(Dataset entries)
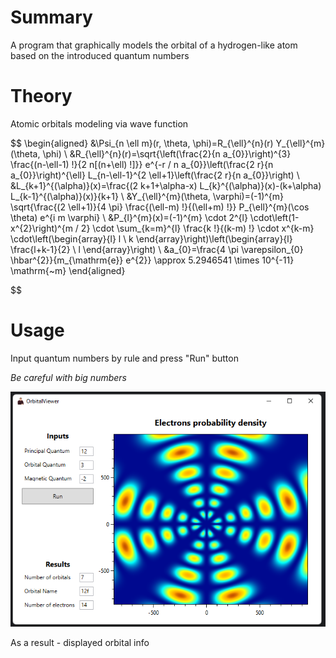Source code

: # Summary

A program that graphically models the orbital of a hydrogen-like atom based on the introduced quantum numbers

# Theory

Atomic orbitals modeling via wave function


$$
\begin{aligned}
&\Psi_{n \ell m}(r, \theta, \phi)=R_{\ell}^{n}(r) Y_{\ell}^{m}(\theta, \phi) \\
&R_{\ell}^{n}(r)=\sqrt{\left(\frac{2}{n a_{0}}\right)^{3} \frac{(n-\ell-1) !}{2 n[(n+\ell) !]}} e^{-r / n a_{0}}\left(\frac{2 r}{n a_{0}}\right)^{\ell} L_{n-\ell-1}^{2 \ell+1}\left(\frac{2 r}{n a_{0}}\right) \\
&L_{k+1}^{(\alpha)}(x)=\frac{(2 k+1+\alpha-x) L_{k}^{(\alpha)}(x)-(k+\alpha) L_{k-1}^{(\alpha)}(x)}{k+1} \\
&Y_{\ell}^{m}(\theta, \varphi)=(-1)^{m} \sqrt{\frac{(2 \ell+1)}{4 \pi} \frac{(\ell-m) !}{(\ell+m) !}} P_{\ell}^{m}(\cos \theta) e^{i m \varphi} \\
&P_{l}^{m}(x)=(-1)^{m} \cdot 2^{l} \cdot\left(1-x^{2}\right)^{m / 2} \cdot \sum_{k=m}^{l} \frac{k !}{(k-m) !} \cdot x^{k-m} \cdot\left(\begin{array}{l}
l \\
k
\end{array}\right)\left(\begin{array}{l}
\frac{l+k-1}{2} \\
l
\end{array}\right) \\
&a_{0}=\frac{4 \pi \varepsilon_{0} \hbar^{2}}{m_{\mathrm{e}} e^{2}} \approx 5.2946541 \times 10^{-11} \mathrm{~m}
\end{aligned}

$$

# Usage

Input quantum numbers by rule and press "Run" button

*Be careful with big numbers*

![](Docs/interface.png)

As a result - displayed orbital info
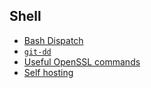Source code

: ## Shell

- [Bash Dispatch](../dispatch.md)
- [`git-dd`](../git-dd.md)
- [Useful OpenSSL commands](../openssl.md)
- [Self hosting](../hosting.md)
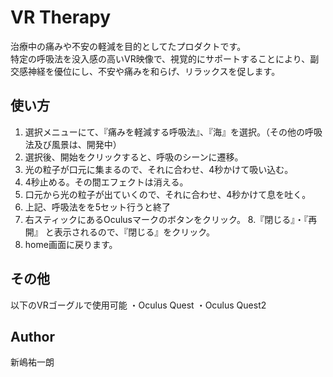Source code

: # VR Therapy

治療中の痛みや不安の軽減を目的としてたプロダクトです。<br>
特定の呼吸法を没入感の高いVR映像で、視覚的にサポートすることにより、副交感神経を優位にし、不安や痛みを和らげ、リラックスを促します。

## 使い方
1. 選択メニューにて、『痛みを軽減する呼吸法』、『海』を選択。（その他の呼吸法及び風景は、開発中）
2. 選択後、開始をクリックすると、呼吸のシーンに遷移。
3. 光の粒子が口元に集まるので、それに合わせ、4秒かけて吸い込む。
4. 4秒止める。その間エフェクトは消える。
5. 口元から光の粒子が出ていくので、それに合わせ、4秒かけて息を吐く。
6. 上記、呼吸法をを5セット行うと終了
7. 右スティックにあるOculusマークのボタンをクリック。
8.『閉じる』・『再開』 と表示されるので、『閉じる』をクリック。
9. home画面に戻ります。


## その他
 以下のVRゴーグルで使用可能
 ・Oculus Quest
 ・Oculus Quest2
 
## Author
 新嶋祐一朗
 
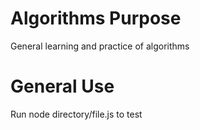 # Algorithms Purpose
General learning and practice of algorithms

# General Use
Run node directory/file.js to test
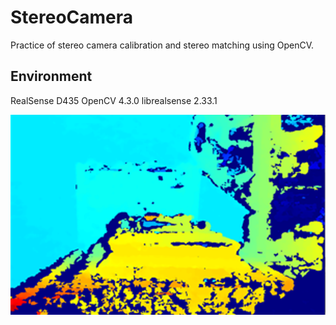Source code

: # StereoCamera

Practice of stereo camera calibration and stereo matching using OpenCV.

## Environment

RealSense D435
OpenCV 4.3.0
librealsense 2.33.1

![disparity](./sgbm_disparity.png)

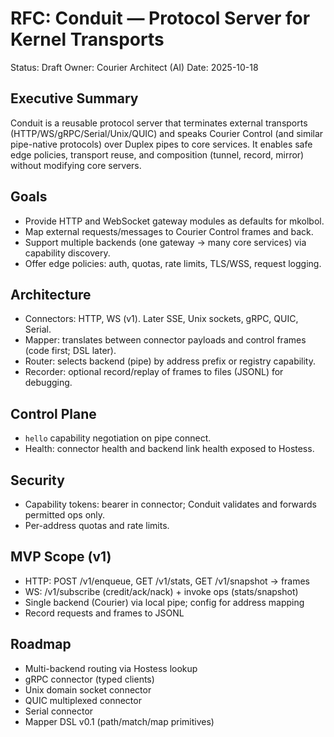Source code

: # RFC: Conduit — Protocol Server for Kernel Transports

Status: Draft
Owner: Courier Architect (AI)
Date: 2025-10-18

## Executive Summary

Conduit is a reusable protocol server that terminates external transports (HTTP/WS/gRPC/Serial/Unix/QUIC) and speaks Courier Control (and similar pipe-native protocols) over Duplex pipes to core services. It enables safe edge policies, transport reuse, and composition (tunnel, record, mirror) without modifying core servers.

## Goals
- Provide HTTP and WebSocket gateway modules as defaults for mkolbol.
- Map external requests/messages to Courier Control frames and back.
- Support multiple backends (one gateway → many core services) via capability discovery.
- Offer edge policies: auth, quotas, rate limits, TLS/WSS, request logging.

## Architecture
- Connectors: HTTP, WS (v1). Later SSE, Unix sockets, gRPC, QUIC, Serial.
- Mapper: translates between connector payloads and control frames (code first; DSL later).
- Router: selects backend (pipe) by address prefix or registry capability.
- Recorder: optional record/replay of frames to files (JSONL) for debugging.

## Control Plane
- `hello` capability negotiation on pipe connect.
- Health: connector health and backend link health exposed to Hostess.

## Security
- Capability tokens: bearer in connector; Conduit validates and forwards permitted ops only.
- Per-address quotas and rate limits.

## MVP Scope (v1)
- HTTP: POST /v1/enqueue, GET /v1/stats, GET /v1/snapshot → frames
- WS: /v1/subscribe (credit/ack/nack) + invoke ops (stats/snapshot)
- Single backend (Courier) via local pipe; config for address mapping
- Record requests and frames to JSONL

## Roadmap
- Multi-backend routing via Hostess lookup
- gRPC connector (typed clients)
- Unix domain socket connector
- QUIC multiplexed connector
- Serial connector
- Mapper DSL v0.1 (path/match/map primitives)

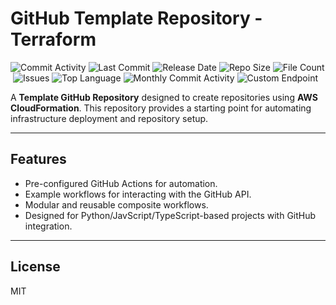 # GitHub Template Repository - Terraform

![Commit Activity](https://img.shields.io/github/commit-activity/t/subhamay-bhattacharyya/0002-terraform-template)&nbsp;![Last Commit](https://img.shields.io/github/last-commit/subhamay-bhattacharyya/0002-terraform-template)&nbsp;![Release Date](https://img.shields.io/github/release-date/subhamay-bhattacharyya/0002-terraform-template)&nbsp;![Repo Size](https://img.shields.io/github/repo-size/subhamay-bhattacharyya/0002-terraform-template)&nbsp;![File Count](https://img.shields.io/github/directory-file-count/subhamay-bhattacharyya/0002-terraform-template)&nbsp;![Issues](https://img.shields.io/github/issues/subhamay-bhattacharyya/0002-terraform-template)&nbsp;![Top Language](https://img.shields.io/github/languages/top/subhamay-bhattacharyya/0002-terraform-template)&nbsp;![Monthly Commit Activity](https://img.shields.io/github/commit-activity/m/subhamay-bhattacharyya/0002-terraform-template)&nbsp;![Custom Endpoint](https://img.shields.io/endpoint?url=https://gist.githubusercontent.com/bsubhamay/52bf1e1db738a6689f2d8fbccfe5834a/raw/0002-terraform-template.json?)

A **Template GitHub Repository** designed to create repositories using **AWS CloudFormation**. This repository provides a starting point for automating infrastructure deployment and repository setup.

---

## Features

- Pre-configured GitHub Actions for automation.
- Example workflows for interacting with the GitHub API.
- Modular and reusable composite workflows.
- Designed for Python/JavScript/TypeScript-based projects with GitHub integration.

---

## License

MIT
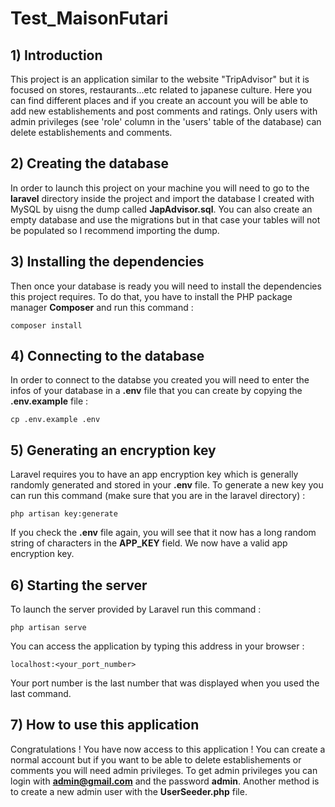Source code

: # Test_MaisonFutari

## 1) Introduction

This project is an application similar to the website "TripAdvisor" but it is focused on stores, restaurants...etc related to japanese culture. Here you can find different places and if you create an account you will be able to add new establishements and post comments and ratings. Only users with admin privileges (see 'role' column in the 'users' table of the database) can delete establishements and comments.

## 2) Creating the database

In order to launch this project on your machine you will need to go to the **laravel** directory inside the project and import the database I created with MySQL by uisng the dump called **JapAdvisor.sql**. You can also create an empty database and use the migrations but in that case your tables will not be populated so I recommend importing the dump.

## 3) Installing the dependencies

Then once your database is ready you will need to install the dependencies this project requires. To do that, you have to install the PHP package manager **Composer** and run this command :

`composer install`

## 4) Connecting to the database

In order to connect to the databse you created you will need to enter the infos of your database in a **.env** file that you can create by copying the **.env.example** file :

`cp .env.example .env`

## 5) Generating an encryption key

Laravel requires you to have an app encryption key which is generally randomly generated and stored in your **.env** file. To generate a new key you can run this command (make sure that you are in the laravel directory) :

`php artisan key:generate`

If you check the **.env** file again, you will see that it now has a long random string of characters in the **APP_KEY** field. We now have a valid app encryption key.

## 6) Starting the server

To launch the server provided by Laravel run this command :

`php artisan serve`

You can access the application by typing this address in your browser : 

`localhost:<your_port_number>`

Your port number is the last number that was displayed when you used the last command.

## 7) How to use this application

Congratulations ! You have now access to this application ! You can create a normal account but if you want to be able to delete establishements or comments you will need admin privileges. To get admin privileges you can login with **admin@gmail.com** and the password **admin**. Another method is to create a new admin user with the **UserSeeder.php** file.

(Requirement): If a line above holds the string "それに合わせ", copy it out.

(Result below):
3. 光の粒子が口元に集まるので、それに合わせ、4秒かけて吸い込む。
5. 口元から光の粒子が出ていくので、それに合わせ、4秒かけて息を吐く。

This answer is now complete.